→ **Work item**: Every entry here needs to be repeated exactly.

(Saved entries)
---------------
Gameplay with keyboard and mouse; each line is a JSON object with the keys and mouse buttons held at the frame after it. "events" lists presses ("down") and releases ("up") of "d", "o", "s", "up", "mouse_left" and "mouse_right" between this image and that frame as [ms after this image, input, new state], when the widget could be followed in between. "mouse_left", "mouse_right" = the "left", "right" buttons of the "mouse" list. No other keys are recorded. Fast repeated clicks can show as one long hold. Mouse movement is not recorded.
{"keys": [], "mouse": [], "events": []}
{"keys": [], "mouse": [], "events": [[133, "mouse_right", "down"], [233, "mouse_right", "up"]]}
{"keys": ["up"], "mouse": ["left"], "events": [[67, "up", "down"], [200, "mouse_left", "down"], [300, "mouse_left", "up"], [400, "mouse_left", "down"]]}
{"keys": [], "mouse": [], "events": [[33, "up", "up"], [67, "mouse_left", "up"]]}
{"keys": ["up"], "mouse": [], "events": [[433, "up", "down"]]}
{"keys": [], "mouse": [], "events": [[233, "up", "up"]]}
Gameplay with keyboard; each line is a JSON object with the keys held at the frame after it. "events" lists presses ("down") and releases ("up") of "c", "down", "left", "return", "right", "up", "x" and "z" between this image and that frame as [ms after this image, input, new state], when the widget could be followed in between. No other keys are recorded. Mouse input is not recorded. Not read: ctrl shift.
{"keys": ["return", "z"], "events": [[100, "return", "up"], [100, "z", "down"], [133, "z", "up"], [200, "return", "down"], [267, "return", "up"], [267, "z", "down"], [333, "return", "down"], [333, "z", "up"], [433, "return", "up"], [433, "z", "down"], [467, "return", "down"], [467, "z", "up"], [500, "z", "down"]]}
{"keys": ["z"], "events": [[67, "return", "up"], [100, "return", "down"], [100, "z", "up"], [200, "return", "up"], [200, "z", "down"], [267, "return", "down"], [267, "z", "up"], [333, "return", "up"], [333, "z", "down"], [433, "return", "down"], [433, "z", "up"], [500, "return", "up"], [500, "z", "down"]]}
---------------
→ **Final answer**:
Gameplay with keyboard and mouse; each line is a JSON object with the keys and mouse buttons held at the frame after it. "events" lists presses ("down") and releases ("up") of "d", "o", "s", "up", "mouse_left" and "mouse_right" between this image and that frame as [ms after this image, input, new state], when the widget could be followed in between. "mouse_left", "mouse_right" = the "left", "right" buttons of the "mouse" list. No other keys are recorded. Fast repeated clicks can show as one long hold. Mouse movement is not recorded.
{"keys": [], "mouse": [], "events": []}
{"keys": [], "mouse": [], "events": [[133, "mouse_right", "down"], [233, "mouse_right", "up"]]}
{"keys": ["up"], "mouse": ["left"], "events": [[67, "up", "down"], [200, "mouse_left", "down"], [300, "mouse_left", "up"], [400, "mouse_left", "down"]]}
{"keys": [], "mouse": [], "events": [[33, "up", "up"], [67, "mouse_left", "up"]]}
{"keys": ["up"], "mouse": [], "events": [[433, "up", "down"]]}
{"keys": [], "mouse": [], "events": [[233, "up", "up"]]}
Gameplay with keyboard; each line is a JSON object with the keys held at the frame after it. "events" lists presses ("down") and releases ("up") of "c", "down", "left", "return", "right", "up", "x" and "z" between this image and that frame as [ms after this image, input, new state], when the widget could be followed in between. No other keys are recorded. Mouse input is not recorded. Not read: ctrl shift.
{"keys": ["return", "z"], "events": [[100, "return", "up"], [100, "z", "down"], [133, "z", "up"], [200, "return", "down"], [267, "return", "up"], [267, "z", "down"], [333, "return", "down"], [333, "z", "up"], [433, "return", "up"], [433, "z", "down"], [467, "return", "down"], [467, "z", "up"], [500, "z", "down"]]}
{"keys": ["z"], "events": [[67, "return", "up"], [100, "return", "down"], [100, "z", "up"], [200, "return", "up"], [200, "z", "down"], [267, "return", "down"], [267, "z", "up"], [333, "return", "up"], [333, "z", "down"], [433, "return", "down"], [433, "z", "up"], [500, "return", "up"], [500, "z", "down"]]}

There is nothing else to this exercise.